[Dataset entries]

BEGIN

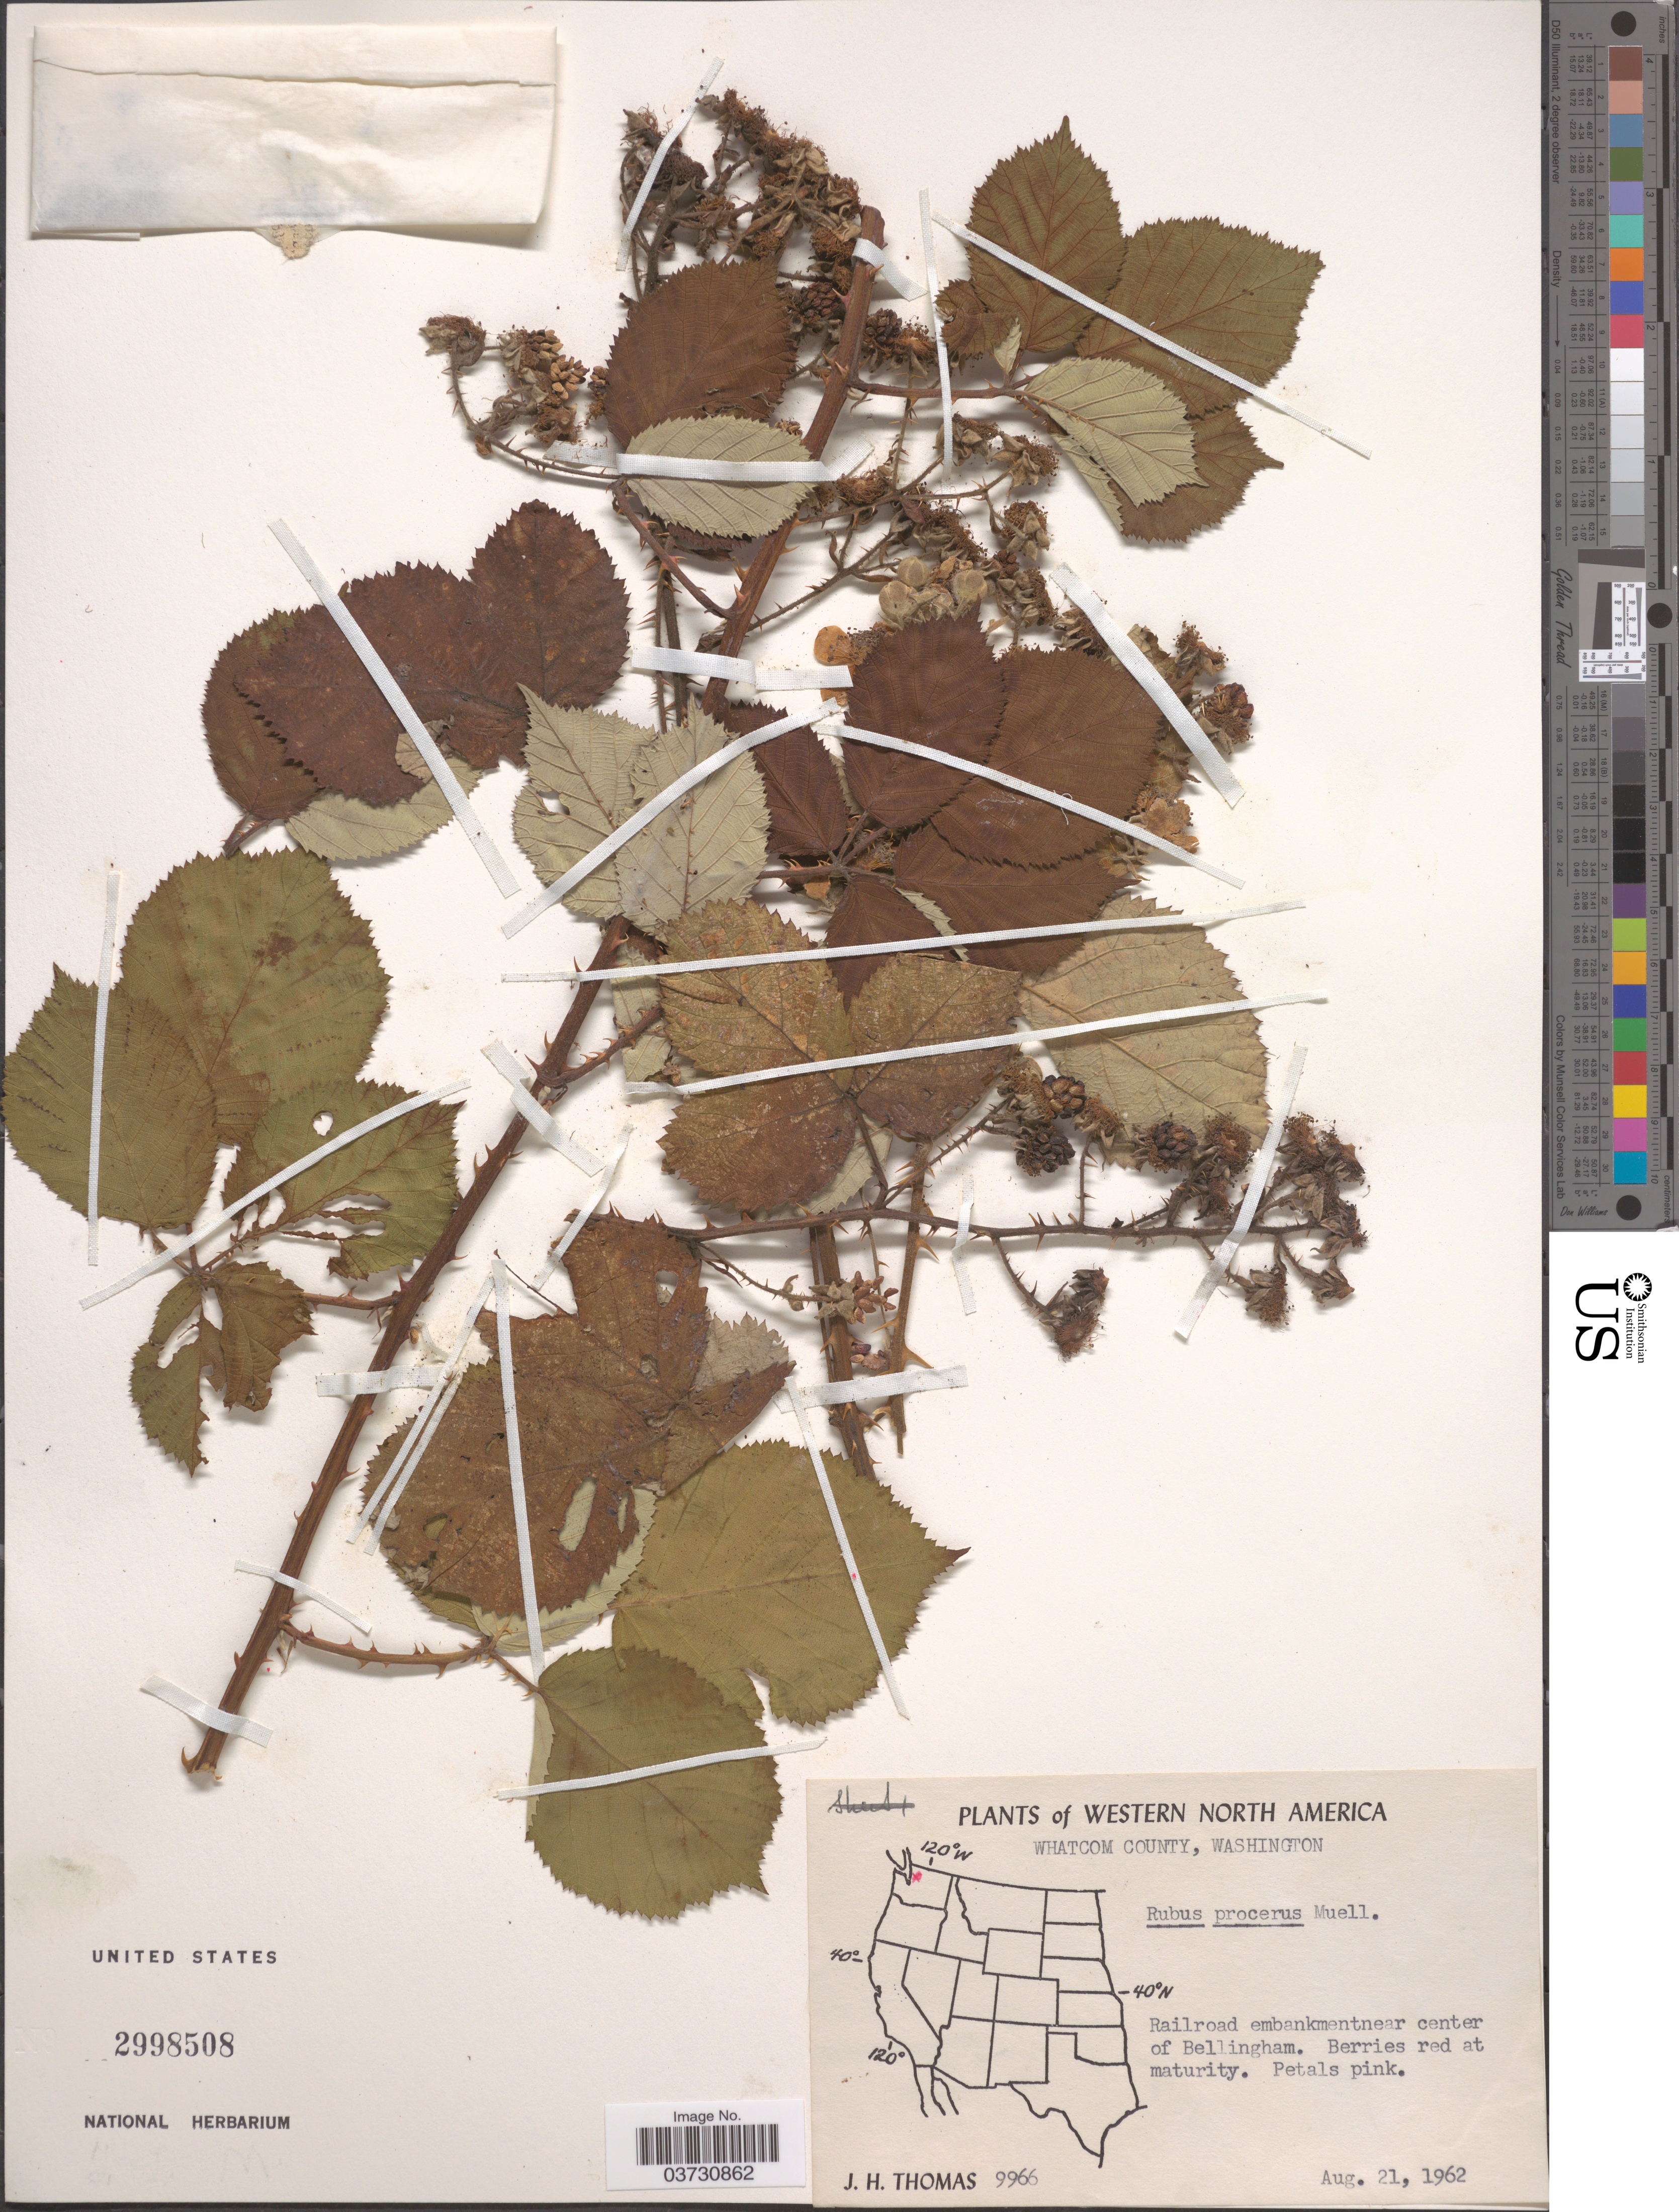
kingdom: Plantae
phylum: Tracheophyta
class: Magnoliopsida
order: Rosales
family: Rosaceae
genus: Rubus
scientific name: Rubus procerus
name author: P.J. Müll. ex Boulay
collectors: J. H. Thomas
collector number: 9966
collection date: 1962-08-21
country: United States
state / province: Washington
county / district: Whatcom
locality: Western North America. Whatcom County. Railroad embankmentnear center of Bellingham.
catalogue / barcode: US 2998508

END

GIVEN TASK>
Quote every line of the records above word for word, omitting the pictures.

ANSWER TO THE PROBLEM>
kingdom: Plantae
phylum: Tracheophyta
class: Magnoliopsida
order: Rosales
family: Rosaceae
genus: Rubus
scientific name: Rubus procerus
name author: P.J. Müll. ex Boulay
collectors: J. H. Thomas
collector number: 9966
collection date: 1962-08-21
country: United States
state / province: Washington
county / district: Whatcom
locality: Western North America. Whatcom County. Railroad embankmentnear center of Bellingham.
catalogue / barcode: US 2998508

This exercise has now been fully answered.